Throughout our Zoom university journey, our team noticed that we often forget to unmute our mics when we talk, or forget to mute it when we don't want others to listen in. To combat this problem, we created speakCV, a desktop client that automatically mutes and unmutes your mic for you using computer vision to understand when you are talking.
💻 What it does
speakCV automatically unmutes a user when they are about to speak and mutes them when they have not spoken for a while. The user does not have to interact with the mute/unmute button, creating a more natural and fluid experience.
🔧 How we built it
The application was written in Python: scipy and dlib for the machine learning, pyvirtualcam to access live Zoom video, and Tkinter for the GUI. OBS was used to provide the program access to a live Zoom call through virtual video, and the webpage for the application was built using Bootstrap.
⚙️ Challenges we ran into
A large challenge we ran into was fine tuning the mouth aspect ratio threshold for the model, which determined the model's sensitivity for mouth shape recognition. A low aspect ratio made the application unable to detect when a person started speaking, while a high aspect ratio caused the application to become too sensitive to small movements. We were able to find an acceptable value through trial and error. Another problem we encountered was lag, as the application was unable to handle both the Tkinter event loop and the mouth shape analysis at the same time. We were able to remove the lag by isolating each process into separate threads.

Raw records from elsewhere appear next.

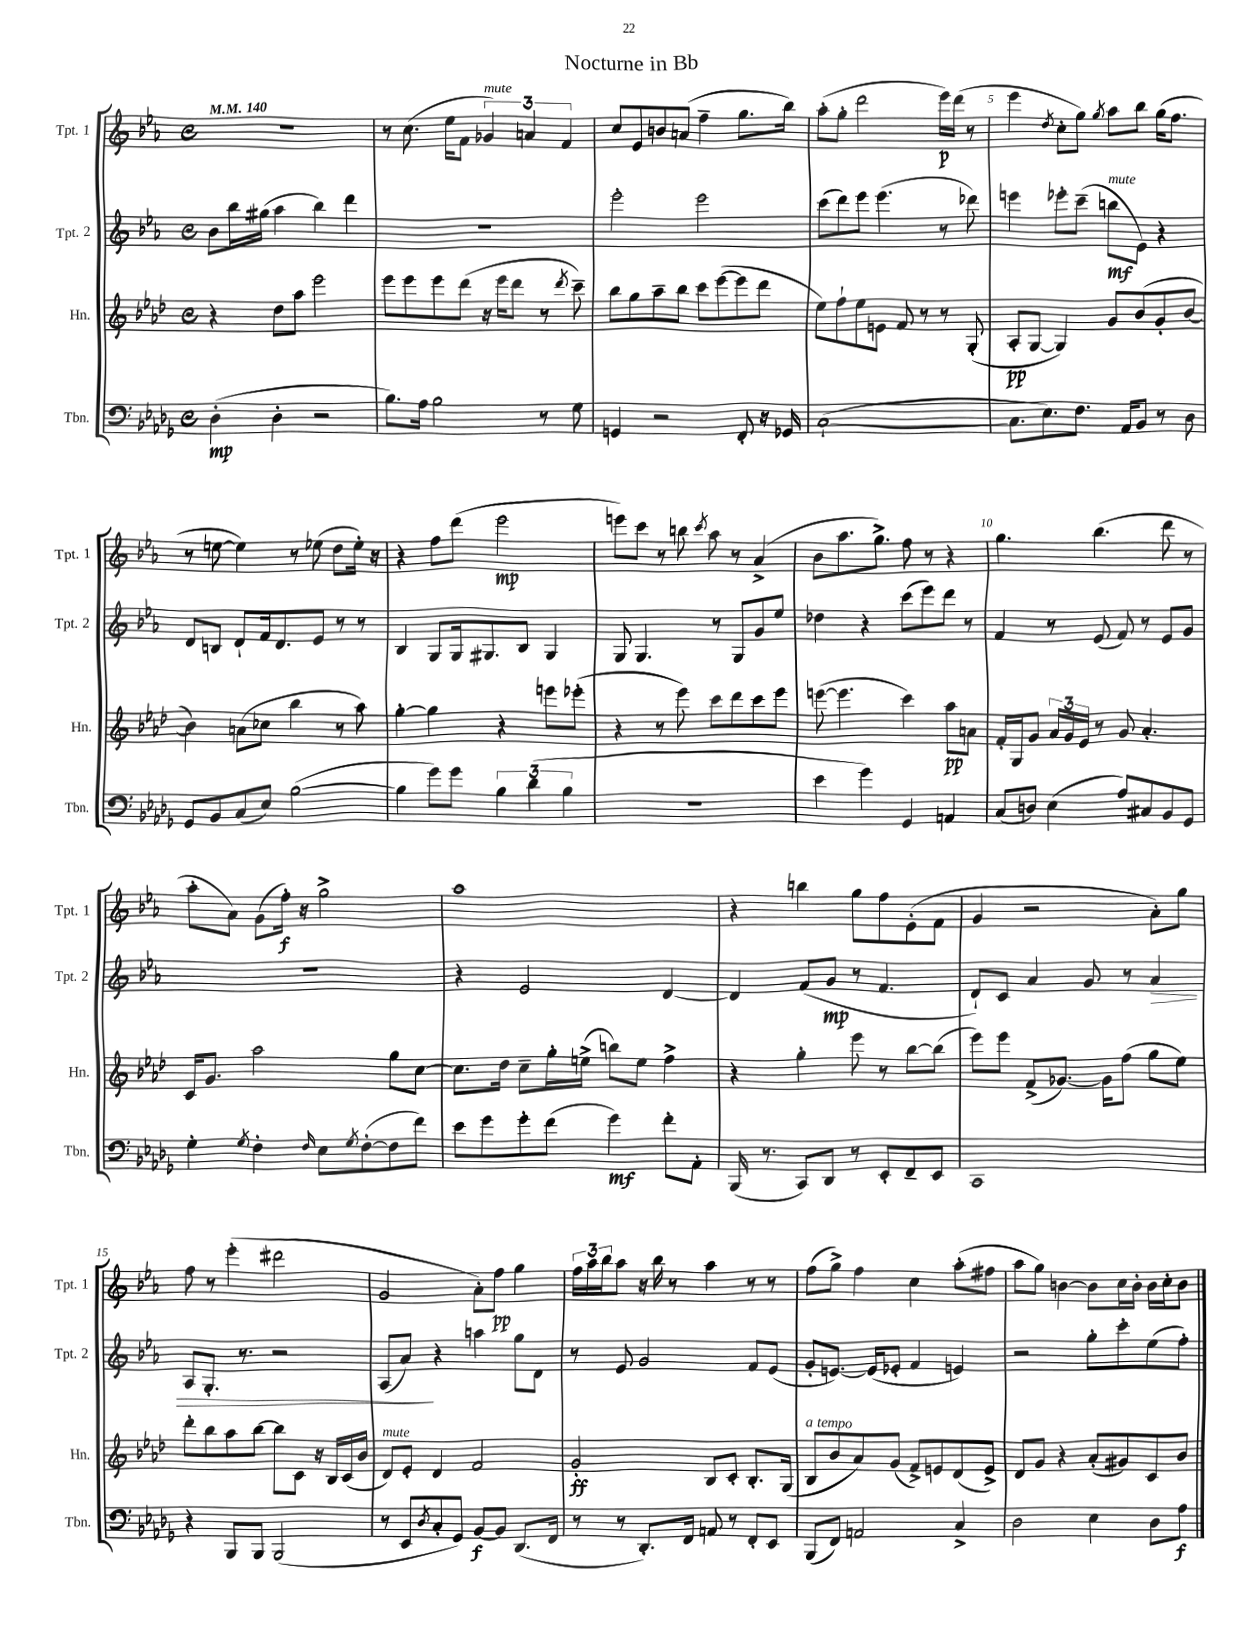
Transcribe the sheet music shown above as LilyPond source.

\header { title = "Nocturne in Bb" }
<<
\new StaffGroup <<
\new Staff = "s0" \with { instrumentName = "Tpt. 1" shortInstrumentName = "Tpt. 1" } {
    \clef treble \key ees \major \defaultTimeSignature \time 4/4 \tempo 4 = 140
    R1 |
    r8 c''8.( ees''16 f'8 \tuplet 3/2 { ges'4^\markup { \italic "mute" }) a'4 f'4 } |
    c''8 ees'8 b'8 a'8( f''4-- g''8. bes''16) |
    aes''8-.( g''8-. d'''2 ees'''16\p) d'''16( r8 |
    ees'''4 \acciaccatura { d''8 } c''8-. g''8) \acciaccatura { g''8 } aes''8 bes''8 g''16( f''8. |
    r8 e''8~ e''4) r8 ees''8( d''8 ees''16-.) r16 |
    r4 f''8 d'''8( ees'''2\mp |
    e'''8) c'''8 r8 b''8 \acciaccatura { c'''8 } aes''8 r8 aes'4->( |
    bes'8 aes''8. g''8.->) f''8 r8 r4 |
    g''4. bes''4.( d'''8 r8 |
    aes''8-. aes'8) g'8( f''16-.\f) r16 g''2-> |
    aes''1 |
    r4 b''4 g''8 f''8 ees'8-.( f'8 |
    g'4 r2 aes'8-.) g''8 |
    f''8 r8 ees'''4-.( dis'''2 |
    g'2 aes'8-.) f''8\pp g''4 |
    \tuplet 3/2 { f''16 aes''16 bes''16 } aes''8 r16 bes''16 r8 aes''4 r8 r8 |
    f''8( g''8->) f''4 c''4 aes''8-.( fis''8 |
    aes''8 g''8) b'4~ b'8 c''16 b'16-. b'16 c''16-. b'8 \bar "|." |
}
\new Staff = "s1" \with { instrumentName = "Tpt. 2" shortInstrumentName = "Tpt. 2" } {
    \clef treble \key ees \major \defaultTimeSignature \time 4/4
    bes'8 bes''16 gis''16( aes''4 bes''4) d'''4 |
    R1 |
    ees'''2-. ees'''2 |
    c'''8( d'''8) ees'''8 ees'''4.( r8 des'''8) |
    e'''4 ees'''8-. c'''8--( b''8\mf^\markup { \italic "mute" } ees'8) r4 |
    d'8 b8 d'8-! f'16 d'8. ees'8 r8 r8 |
    bes4 g8 g16 gis8. bes8 gis4 |
    g8 g4. r8 g8 g'8 ees''8 |
    des''4 r4 c'''8( ees'''8) d'''8 r8 |
    f'4 r8 ees'8( f'8) r8 ees'8 g'8 |
    r1 |
    r4 ees'2 d'4~ |
    d'4 f'8( g'8\mp r8 f'4. |
    d'8-!) c'8 aes'4 g'8 r8 aes'4\> |
    aes8 g8.-. r8. r2 |
    aes8( aes'8\!) r4 a''4 g''8 d'8 |
    r8 ees'8 g'2 f'8 ees'8( |
    g'8-. e'8.~) e'16( ees'8-. f'4 e'4) |
    r2 g''8-. c'''8-. ees''8( f''8-.) \bar "|." |
}
\new Staff = "s2" \with { instrumentName = "Hn." shortInstrumentName = "Hn." } {
    \clef treble \key aes \major \defaultTimeSignature \time 4/4
    r4 des''8 aes''8 ees'''2 |
    ees'''8 ees'''8 ees'''8 des'''8( r16 ees'''16 des'''8 r8 \acciaccatura { des'''8 } c'''8--) |
    bes''8 g''8 aes''8-- bes''8 c'''8 ees'''8~( ees'''8 des'''8 |
    ees''8) f''8-! ees''8 e'8 f'8 r8 r8 g8-.( |
    aes8-.\pp g8~ g4) g'8 bes'8( g'8-. bes'8~ |
    bes'4) a'8( ces''8 bes''4 r8 aes''8) |
    g''4~-. g''4 r4 e'''8 ees'''8-.( |
    r4 r8 ees'''8) c'''8 des'''8 c'''8 ees'''8 |
    e'''8~( e'''4. c'''4) aes''8\pp a'8 |
    f'16-. g16 g'8 \tuplet 3/2 { aes'16 g'16 ees'16 } r8 g'8 aes'4.-. |
    c'16 g'8. aes''2 g''8 c''8~ |
    c''8. des''16 c''8-- g''16-. e''16->( b''8) e''8 f''4-> |
    r4 g''4-. ees'''8 r8 bes''8~ bes''8( |
    ees'''8) ees'''8 f'8->( ges'8.~) ges'16 f''8( g''8 ees''8) |
    des'''8-. bes''8 aes''8 bes''8~ bes''8 c'8 r16 bes16 c'16( bes'16 |
    des'8^\markup { \italic "mute" }) ees'8-. des'4 f'2 |
    g'2-.\ff bes8 c'8-. bes8.-. g16( |
    bes8^\markup { \italic "a tempo" } bes'8 aes'8) g'8( f'8->) e'8 des'8( e'8->) |
    des'8 g'8 r4 aes'8-.( gis'8) c'8 bes'8 \bar "|." |
}
\new Staff = "s3" \with { instrumentName = "Tbn." shortInstrumentName = "Tbn." } {
    \clef bass \key des \major \defaultTimeSignature \time 4/4
    des4-.\mp( des4-. r2 |
    bes8.) aes16 bes2 r8 ges8 |
    g,4 r2 f,8-. r16 ges,16 |
    c1~-!( |
    c8. ees8.) f8. aes,16 bes,8 r8 des8 |
    ges,8 bes,8 c8( ees8) bes2~( |
    bes4 ges'8) ges'8 \tuplet 3/2 { bes4 des'4( bes4 } |
    r1 |
    ees'4 ges'4) ges,4 a,4 |
    c8( d8) ees4( aes8) cis8 bes,8 ges,8 |
    ges4-. \acciaccatura { ges8 } f4-. \grace { f16 } ees8 \acciaccatura { ges8 } f8~-.( f8 f'8) |
    ees'8 ges'8 ges'8-. f'8( ges'4\mf) f'8-. aes,8-. |
    bes,,16( r8. c,8) des,8 r8 ees,8-. f,8-- ees,8 |
    c,1 |
    r4 bes,,8 bes,,8 bes,,2( |
    r8 ees,8 \acciaccatura { des8 } c8-. ges,8) bes,8~\f bes,8 des,8.( f,16 |
    r8 r8 des,8.-.) f,16 a,8 r8 f,8-. ees,8 |
    bes,,8( f,8) a,2 c4-> |
    des2 ees4 des8 aes8\f \bar "|." |
}
>>
>>
\layout { \context { \Score \override BarNumber.break-visibility = ##(#f #t #t) barNumberVisibility = #(every-nth-bar-number-visible 5) } }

⭐️ Accomplishments that we're proud of
We were proud to solve a problem involving a technology we use frequently in our daily lives. Coming up with a problem and finding a way to solve it was rewarding as well, especially integrating the different machine learning models, virtual video, and application together.
🧠 What we learned
- How to setup and use virtual environments in Anaconda to ensure the program can run locally without issues.
- Working with virtual video/audio to access the streams from our own program.
- GUI creation for Python applications with Tkinter.
❤️ What's next for speakCV.
- Improve the precision of the shape recognition model, by further adjusting the mouth aspect ratio or by tweaking the contour spots used in the algorithm for determining a user's mouth shape.
- Moving the application to the Zoom app marketplace by making the application with the Zoom SDK, which requires migrating the application to C++.
- Another option is to use the Zoom API and move the application onto the web.